"We've gotten caught up in something we can't get out of." -- Gov. Roy Romer, D-Colo., new chairman of the Democratic National Committee.
"People fail to see how contaminating this is to the process of governing." -- Sen. Christopher Dodd, D-Conn., former chairman of the Democratic National Committee.
All kinds of people work in political campaigns for all kinds of reasons. There are some political warriors who look upon the fund-raising aspect of the process as an exciting game replete with hand-to-hand skirmishes where the object is to squeeze green blood out of a multitude of turnips. Each green drop successfully squeezed becomes a mini-conquest. The Clinton-Gore campaign deployed a horde of such warriors in 1996.
By his own admission, President Bill Clinton was desperate for campaign funds after the Democratic wipeout in 1994. Clinton ordered the Democratic National Committee to raise tons of money. He made himself an essential part of the process by making the White House the focal point for fat-cat donors invited to one hundred "coffees," hundreds of "overnights" in the Lincoln Bedroom, rides on Air Force One, golf dates, and the rest.
Clinton's zealous warriors provided the political bodies. People like John Huang, Charles Tree, Johnny Chung, Pauline Kanchanalak and Mark Middleton went on a solicitation rampage, producing over $2 million in dubious donations which have been returned.
Yes, some distasteful fund-raising episodes had occurred before. Dwight Eisenhower happily golfed with his rich donors. Ronald Reagan and George Bush provided special access for their Eagle and Team 100 wealthy supporters. Letters were sent out to contributors offering private meetings with President Bush for $100,000 a pop. The scent of money was most certainly around the White House before Clinton ever got there.
But that is not a defense for the fund-raising excesses of the 1996 Clinton campaign. Past obscenities do not absolve the present embarrassments. After all, it was Clinton who raised campaign finance reform as a major issue in his 1992 campaign and who failed to pursue it when the Democrats controlled Congress.
Now that there are Republican majorities in Congress, the will to reform has dropped below tepid. By and large, members of Congress are willing to let the heat focus on the Clinton campaign, but want no light to shine on their own fund-raising ploys and no movement on any reformation of the process. The uglier and looser the rules, the better it is for incumbents. They know how to play the fund-raising game. They know where the dollars are to be found and how to shake the money tree.

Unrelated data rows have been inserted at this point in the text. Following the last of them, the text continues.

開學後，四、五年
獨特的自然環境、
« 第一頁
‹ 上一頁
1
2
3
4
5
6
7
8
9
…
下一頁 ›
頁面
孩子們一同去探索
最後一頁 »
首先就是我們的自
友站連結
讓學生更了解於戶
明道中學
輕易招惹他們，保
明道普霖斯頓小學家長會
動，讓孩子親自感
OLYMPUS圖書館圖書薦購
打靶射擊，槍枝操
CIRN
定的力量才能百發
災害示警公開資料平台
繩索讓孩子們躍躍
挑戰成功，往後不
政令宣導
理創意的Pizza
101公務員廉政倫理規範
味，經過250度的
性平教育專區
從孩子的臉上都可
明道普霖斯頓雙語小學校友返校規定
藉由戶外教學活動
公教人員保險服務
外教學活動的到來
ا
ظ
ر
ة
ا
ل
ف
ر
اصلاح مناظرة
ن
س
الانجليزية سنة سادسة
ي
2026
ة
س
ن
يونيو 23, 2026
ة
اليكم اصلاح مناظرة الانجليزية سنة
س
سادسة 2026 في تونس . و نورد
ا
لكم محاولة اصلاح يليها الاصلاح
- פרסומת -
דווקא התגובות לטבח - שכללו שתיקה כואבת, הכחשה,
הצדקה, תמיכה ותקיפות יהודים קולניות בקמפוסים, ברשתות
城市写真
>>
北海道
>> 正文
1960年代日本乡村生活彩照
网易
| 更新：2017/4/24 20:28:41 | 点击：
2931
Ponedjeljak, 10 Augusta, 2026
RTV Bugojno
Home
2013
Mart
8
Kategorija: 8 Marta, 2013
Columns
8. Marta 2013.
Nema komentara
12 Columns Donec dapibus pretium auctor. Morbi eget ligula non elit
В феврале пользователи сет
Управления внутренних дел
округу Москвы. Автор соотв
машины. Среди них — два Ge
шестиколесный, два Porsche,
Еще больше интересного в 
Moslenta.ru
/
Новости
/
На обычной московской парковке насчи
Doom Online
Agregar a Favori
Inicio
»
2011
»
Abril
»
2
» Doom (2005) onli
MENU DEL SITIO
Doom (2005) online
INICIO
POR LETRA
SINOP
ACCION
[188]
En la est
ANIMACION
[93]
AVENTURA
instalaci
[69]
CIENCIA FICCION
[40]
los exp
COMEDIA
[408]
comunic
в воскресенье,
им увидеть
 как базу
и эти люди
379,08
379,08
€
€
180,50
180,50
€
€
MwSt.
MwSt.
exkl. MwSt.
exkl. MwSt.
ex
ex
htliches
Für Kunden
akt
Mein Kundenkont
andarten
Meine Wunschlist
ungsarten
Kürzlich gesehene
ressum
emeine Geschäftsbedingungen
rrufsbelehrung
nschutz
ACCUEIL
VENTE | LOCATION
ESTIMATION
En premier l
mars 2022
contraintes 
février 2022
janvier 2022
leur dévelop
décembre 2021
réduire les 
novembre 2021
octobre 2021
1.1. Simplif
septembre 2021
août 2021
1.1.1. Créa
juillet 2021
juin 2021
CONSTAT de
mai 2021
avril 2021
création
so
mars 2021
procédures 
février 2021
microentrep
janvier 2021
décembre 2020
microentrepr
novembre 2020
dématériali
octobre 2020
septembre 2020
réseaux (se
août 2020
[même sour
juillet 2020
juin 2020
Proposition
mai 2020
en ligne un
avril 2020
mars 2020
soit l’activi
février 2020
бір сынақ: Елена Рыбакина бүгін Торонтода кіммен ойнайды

Without doubt, the Democratic National Committee clearly produced some of the ugliest fund-raising acts of the last election. But it is the Republicans in Congress that are the most determined to keep the evils in place. For example, Public Enemy #1 for the 1996 campaign was undoubtedly "soft" money: corporate and union funds available by the hundreds of millions for "issue advertising." It is the outpouring of "soft" money, more than anything else, that has converted recent presidential elections into gross money-corrupted enterprises. However, most Republicans realize that they can play the "soft" money game more successfully than the Democrats. To them, preserving the evil is more desirable than promoting the cure.
Sadly there is no substantial public clamor for even that one change, much less for ambitious overhaul of the entire funding process. For years, the polls have indicated that campaign finance reform was a non-voting issue -- meaning that it didn't, by and large, motivate voters tin terms of how they would cast their ballot. Candidates give only lip service to the matter.
I always felt that a presidential election would come along that would be so tawdry that the citizenry would cry out for reform. The election of 1996 seems to fit the description. But so far the public views the daily revelations with a big yawn. Perhaps further revelations and subsequent Congressional hearings will change that dynamic. Perhaps. Don't bet our house on it.
~Tom Eagleton of St. Louis is a former U.S. senator from Missouri.